Frankie Montas' new rehab timeline means he'll cameo with 2023 Yankees (if lucky)
The New York Yankees' vaunted "best rotation in baseball," featuring Frankie Montas as a fifth starter lined up behind co-aces Gerrit Cole and Carlos Rodón, might actually materialize this season.
Unfortunately, if it materializes at all, it'll be during the stretch run, when a theoretical contender like the Yankees should probably have everything in the rotation figured out already.
By then, any bonus the team gets from Montas will likely be in the bullpen. While he intends to get back in 2023 -- nay, demands it -- and reportedly began a throwing program on this past Tuesday, the Yankees can't rightly bank on their 2022 trade deadline acquisition contributing in a meaningful way this year.
Assuming the same level of ramp up as cool down, Montas will be back in New York in September, at which point his "rotation spot" will be occupied by Clarke Schmidt, Domingo Germán, or a trade deadline fortification who does what he could not and stays effective for the whole second half after being targeted.
And that's, of course, without a setback.
Yankees Frankie Montas Injury Timeline: See you in September?
It's no doubt good news that Montas is finally preparing to contribute to this team. Fans who grew weary of his 2022 contributions never saw the real Montas; he later admitted, after succumbing to surgery, that his shoulder hadn't been quite right when the team acquired him.
A fully healthy, full-strength Montas, soaking up any and all available innings, could be a devastating weapon in September, when the rest of the rotation is running on relative fumes. Maybe Nestor Cortes Jr. continues to struggle during his third time through the order, and Montas takes care of the fifth, sixth and seventh in a few big games during a September spring? The possibilities are endless -- but we just can't count on them right now.
Whether or not Rodón returns, Montas has been made largely irrelevant by design. The best version of the 2023 Yankees features the right-hander as a welcome late-stage bonus rather than an important foundational piece of the postseason roster. They have to plan as if he doesn't exist, and it's on him to prove otherwise. Tuesday was the start of that process.

*INFORMATION GIVEN*:

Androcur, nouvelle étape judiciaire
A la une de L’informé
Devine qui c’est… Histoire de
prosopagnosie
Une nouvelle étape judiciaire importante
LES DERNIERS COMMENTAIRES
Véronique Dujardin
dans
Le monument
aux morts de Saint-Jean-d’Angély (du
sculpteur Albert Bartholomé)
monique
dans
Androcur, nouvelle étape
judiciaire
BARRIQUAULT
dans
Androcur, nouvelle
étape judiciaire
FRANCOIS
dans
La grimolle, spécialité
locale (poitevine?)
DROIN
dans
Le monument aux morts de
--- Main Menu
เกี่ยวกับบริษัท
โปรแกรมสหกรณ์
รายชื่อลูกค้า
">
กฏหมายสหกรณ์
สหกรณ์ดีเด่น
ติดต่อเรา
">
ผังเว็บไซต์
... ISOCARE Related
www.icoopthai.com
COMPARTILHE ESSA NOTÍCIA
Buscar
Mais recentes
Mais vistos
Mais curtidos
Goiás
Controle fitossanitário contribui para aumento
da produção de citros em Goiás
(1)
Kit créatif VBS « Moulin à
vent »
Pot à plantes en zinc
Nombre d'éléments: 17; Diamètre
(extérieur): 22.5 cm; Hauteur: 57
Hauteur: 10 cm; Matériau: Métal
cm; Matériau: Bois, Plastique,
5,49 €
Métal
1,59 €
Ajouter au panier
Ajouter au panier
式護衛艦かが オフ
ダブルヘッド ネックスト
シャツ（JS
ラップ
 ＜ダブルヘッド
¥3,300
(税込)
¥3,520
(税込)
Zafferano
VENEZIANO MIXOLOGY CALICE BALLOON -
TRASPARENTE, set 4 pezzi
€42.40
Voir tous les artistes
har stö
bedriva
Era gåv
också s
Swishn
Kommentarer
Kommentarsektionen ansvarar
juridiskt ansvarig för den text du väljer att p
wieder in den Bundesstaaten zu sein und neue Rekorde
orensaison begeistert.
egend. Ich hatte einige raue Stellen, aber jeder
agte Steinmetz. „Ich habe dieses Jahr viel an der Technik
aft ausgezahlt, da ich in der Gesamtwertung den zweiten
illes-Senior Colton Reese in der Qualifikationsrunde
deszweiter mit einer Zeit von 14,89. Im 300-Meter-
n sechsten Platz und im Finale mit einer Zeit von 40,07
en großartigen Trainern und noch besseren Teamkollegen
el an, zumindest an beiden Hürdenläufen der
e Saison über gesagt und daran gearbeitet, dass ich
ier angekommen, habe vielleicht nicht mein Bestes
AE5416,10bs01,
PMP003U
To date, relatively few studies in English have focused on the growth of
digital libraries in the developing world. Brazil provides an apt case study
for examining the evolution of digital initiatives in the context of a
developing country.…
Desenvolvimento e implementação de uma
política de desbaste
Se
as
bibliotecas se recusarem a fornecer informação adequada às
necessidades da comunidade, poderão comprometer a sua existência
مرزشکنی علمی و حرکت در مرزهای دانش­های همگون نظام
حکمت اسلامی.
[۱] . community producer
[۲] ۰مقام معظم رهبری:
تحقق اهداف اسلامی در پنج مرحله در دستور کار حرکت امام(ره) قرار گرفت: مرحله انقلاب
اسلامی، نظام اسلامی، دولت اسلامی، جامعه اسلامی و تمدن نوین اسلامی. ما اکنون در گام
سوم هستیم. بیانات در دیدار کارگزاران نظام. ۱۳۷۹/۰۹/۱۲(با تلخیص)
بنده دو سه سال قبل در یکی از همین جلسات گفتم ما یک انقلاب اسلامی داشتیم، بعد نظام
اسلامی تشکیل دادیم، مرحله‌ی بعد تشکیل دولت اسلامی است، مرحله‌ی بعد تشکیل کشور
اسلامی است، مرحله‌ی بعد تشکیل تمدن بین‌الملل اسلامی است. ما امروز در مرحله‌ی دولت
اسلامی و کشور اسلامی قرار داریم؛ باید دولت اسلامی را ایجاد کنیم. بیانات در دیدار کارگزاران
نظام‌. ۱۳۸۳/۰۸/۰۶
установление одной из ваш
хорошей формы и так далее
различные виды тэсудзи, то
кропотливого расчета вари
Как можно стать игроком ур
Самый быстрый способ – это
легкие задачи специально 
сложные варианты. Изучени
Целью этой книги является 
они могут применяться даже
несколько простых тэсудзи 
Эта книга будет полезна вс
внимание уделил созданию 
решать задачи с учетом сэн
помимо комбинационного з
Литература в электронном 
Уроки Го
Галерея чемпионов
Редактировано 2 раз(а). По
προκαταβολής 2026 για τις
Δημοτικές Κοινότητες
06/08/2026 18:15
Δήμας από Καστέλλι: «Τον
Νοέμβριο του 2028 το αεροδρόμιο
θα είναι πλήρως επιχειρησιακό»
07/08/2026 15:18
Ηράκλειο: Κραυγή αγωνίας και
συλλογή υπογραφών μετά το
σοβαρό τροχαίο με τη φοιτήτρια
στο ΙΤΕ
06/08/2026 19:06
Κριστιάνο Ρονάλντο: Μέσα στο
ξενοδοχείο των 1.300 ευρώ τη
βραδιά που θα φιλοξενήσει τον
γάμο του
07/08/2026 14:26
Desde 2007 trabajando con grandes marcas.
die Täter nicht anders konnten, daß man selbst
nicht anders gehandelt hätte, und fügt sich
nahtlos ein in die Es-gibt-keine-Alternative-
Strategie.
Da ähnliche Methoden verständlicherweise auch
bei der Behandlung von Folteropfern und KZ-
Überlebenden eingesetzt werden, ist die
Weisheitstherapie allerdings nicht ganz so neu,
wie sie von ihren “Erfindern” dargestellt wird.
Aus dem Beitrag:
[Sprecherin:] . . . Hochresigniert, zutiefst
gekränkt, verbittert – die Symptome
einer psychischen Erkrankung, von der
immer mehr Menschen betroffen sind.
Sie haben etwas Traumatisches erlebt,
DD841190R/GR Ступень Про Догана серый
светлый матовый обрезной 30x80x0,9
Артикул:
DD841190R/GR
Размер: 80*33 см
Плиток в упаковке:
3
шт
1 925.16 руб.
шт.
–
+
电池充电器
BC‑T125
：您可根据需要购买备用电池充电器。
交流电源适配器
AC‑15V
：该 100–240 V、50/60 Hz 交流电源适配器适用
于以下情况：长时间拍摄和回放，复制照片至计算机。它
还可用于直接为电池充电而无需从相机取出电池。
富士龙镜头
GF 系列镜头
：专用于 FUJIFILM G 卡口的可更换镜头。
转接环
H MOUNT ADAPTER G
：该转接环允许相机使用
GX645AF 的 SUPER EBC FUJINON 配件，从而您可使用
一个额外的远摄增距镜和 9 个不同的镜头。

*QUESTIONS ON THE MATERIAL*:
1/ In the Montas article, what did Montas admit about his shoulder at the time the team acquired him?
2/ Reproduce everything in the Montas article from "Assuming the same" down to "you in September?".

*EXERCISE RESPONSES*:
1/ It hadn't been quite right.

2/
Assuming the same level of ramp up as cool down, Montas will be back in New York in September, at which point his "rotation spot" will be occupied by Clarke Schmidt, Domingo Germán, or a trade deadline fortification who does what he could not and stays effective for the whole second half after being targeted.
And that's, of course, without a setback.
Yankees Frankie Montas Injury Timeline: See you in September?